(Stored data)
============================================================

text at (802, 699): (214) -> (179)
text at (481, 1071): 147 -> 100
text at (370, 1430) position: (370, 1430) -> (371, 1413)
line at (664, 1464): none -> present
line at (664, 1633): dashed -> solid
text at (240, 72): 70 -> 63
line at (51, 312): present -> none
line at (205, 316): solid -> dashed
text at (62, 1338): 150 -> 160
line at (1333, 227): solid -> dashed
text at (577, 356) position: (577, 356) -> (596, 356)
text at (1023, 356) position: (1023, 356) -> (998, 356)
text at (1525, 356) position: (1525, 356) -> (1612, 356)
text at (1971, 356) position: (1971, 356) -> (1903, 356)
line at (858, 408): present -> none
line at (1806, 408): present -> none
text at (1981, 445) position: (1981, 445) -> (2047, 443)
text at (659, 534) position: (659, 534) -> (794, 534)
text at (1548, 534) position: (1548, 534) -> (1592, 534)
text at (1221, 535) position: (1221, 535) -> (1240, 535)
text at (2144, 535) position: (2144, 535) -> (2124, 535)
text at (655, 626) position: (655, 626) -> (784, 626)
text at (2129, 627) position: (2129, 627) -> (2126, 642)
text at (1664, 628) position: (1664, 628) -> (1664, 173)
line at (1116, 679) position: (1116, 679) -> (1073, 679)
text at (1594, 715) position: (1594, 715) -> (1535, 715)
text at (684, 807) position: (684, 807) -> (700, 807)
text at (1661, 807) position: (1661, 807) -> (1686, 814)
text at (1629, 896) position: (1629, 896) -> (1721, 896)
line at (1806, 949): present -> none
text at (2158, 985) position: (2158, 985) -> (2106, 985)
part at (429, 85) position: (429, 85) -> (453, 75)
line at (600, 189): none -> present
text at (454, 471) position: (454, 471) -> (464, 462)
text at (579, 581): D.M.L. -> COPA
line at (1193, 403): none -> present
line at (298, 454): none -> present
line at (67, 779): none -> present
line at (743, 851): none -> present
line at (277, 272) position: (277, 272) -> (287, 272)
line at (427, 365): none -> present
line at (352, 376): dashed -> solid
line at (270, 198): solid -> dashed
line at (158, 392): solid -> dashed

============================================================

Rewrite the lines above with every "solid" changed to "continuous", keeping everything else the same.

text at (802, 699): (214) -> (179)
text at (481, 1071): 147 -> 100
text at (370, 1430) position: (370, 1430) -> (371, 1413)
line at (664, 1464): none -> present
line at (664, 1633): dashed -> continuous
text at (240, 72): 70 -> 63
line at (51, 312): present -> none
line at (205, 316): continuous -> dashed
text at (62, 1338): 150 -> 160
line at (1333, 227): continuous -> dashed
text at (577, 356) position: (577, 356) -> (596, 356)
text at (1023, 356) position: (1023, 356) -> (998, 356)
text at (1525, 356) position: (1525, 356) -> (1612, 356)
text at (1971, 356) position: (1971, 356) -> (1903, 356)
line at (858, 408): present -> none
line at (1806, 408): present -> none
text at (1981, 445) position: (1981, 445) -> (2047, 443)
text at (659, 534) position: (659, 534) -> (794, 534)
text at (1548, 534) position: (1548, 534) -> (1592, 534)
text at (1221, 535) position: (1221, 535) -> (1240, 535)
text at (2144, 535) position: (2144, 535) -> (2124, 535)
text at (655, 626) position: (655, 626) -> (784, 626)
text at (2129, 627) position: (2129, 627) -> (2126, 642)
text at (1664, 628) position: (1664, 628) -> (1664, 173)
line at (1116, 679) position: (1116, 679) -> (1073, 679)
text at (1594, 715) position: (1594, 715) -> (1535, 715)
text at (684, 807) position: (684, 807) -> (700, 807)
text at (1661, 807) position: (1661, 807) -> (1686, 814)
text at (1629, 896) position: (1629, 896) -> (1721, 896)
line at (1806, 949): present -> none
text at (2158, 985) position: (2158, 985) -> (2106, 985)
part at (429, 85) position: (429, 85) -> (453, 75)
line at (600, 189): none -> present
text at (454, 471) position: (454, 471) -> (464, 462)
text at (579, 581): D.M.L. -> COPA
line at (1193, 403): none -> present
line at (298, 454): none -> present
line at (67, 779): none -> present
line at (743, 851): none -> present
line at (277, 272) position: (277, 272) -> (287, 272)
line at (427, 365): none -> present
line at (352, 376): dashed -> continuous
line at (270, 198): continuous -> dashed
line at (158, 392): continuous -> dashed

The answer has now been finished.